— Бармалей! — заорал он в эфир. — Беглый огонь поверх наших голов!!! Иначе нас раздерут на части! Заслон! Назад!!! Перекатом!!!
Ладонь одного из штурмовиков бесцеремонно ударила Виолетту по гермошлему, и она торопливо отвернулась от отбивающегося от преследователей заслона, усиленно перебирая ногами.
— Док! Заслонку закрой! — прокричал ей боец. — «Очаровашки» сожрут! Не оглядывайся! Беги, как только можешь!
Она судорожным движением загерметизировала дыхательный фильтр и выкрутила регулятор подачи аварийного кислородного запаса. Сзади с грохотом вспыхнул ещё один взрыв и беспорядочно ударили автоматные очереди. Провожатые вновь подхватили её под руки и рванулись вперед так, что ноги Виолетты не успевали касаться поверхности и били по густому и смертельно опасному кустарнику. В лицевой щиток гермошлема ударила невесомая сыпь, и она услышала тихий шелест, словно кто-то неторопливо посыпает её мельчайшим песком. С минуту все бежали молча, выжимая из себя последние силы в попытке выжить, потом в эфире раздался душераздирающий крик. Разъедаемый заживо человек, захлебываясь собственной кровью, надрывными воплями умолял о помощи, но быстро захрипел и замолк. Виолетта зажмурилась от ужаса, пытаясь прогнать застывший в ушах предсмертный крик. Все эти люди погибли из-за неё. Из-за её глупого тщеславия. И сколько ещё погибнет! Она с трудом подавила захлестывающую сознание истерику. Сейчас не время быть обузой для тех, кто не щадит своих жизней, пытаясь сохранить её.
— Ерш! — заорал в эфире Бармалей. — Бегите! Патронов бо… — от близкого взрыва радиоэфир затрещал помехами, — …ше нет! Бегом! Бегом!!!
Поляна «очаровашек» закончилась неожиданно. Бойцы с размаху внесли Виолетту в заросли токсичной растительности, опустили на ноги и тут же потащили за собой дальше.
— Беги, док! — задыхаясь, выкрикнул один из них, — нельзя останавливаться! «Очаровашки» должны выветриться! Не открывай фильтр!

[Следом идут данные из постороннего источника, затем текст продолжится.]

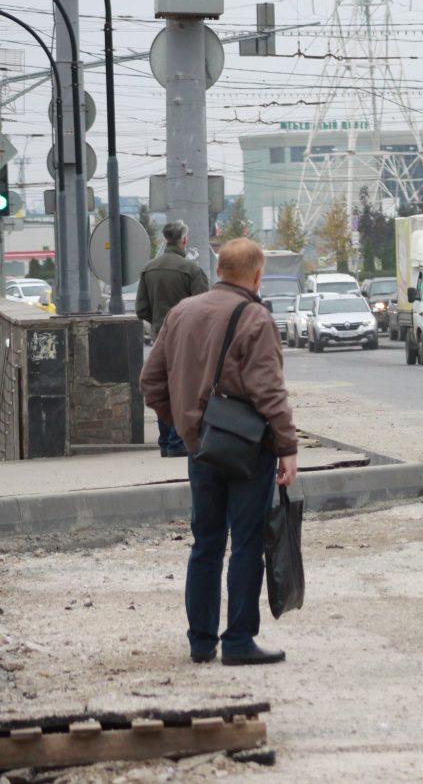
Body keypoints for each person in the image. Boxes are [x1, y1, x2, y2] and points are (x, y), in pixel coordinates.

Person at [140, 238, 298, 667]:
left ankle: (201, 641)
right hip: (249, 451)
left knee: (205, 543)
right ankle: (239, 641)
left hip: (201, 449)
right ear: (257, 275)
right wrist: (287, 447)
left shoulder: (181, 313)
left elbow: (150, 380)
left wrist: (186, 426)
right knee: (246, 543)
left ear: (219, 270)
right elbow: (268, 392)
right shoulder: (255, 318)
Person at [136, 221, 209, 457]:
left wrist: (159, 322)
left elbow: (141, 309)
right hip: (187, 339)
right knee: (184, 389)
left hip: (160, 337)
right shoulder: (191, 270)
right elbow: (203, 309)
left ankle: (166, 442)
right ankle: (178, 442)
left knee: (164, 388)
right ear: (184, 240)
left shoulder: (149, 269)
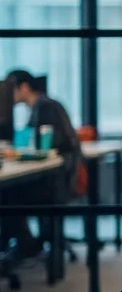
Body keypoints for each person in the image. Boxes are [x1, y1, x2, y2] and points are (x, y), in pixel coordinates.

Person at [1, 70, 82, 258]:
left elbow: (48, 147)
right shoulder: (42, 105)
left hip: (56, 181)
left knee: (7, 194)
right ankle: (25, 243)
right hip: (58, 178)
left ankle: (26, 244)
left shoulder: (44, 106)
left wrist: (18, 154)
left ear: (24, 88)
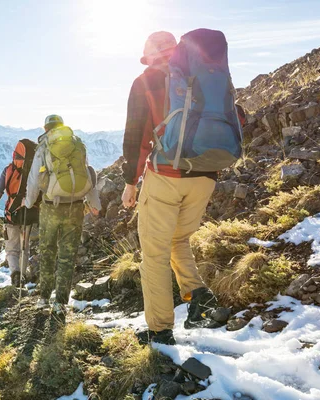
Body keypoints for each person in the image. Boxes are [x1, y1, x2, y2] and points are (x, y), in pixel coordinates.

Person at [121, 31, 227, 346]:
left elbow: (135, 136)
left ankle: (160, 331)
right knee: (178, 239)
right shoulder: (206, 75)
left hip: (166, 175)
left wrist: (130, 182)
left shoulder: (146, 80)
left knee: (153, 255)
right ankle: (200, 295)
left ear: (150, 51)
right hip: (205, 176)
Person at [25, 115, 101, 314]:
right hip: (75, 207)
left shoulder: (44, 146)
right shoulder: (77, 145)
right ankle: (60, 303)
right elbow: (86, 173)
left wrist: (30, 202)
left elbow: (34, 179)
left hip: (51, 207)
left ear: (46, 128)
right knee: (67, 256)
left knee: (48, 252)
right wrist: (94, 204)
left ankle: (43, 298)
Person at [0, 139, 39, 286]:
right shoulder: (35, 172)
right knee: (24, 248)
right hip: (29, 213)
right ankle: (22, 275)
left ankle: (15, 274)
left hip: (12, 213)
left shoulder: (8, 170)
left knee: (11, 248)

Они пробежали по пологому горному склону ещё метров триста, и Виолетта, потеряв последние силы, зацепилась за трухлявый валежник едва волочащимися ногами и рухнула, словно подкошенная. Штурмовики по инерции проволокли её за руки пару метров, потом взвалили на плечи и понесли дальше, но тут в эфире появился Ершов.
— Всем! Ко мне! — инвазивный лейтенант говорил, тяжело дыша, — кто с доком? Давайте её сюда.
Ершов оказался всего в десятке шагов позади них. Его скафандр был густо залит кровью и ядовитым растительным соком и в мутном желтом свете нашлемного фонаря представлял собой жуткое зрелище. Многие подсумки были разодраны в лохмотья, резинопластик нес на себе множество борозд от зубов, когтей и ножевых порезов, на гермошлеме виднелась крупная вмятина.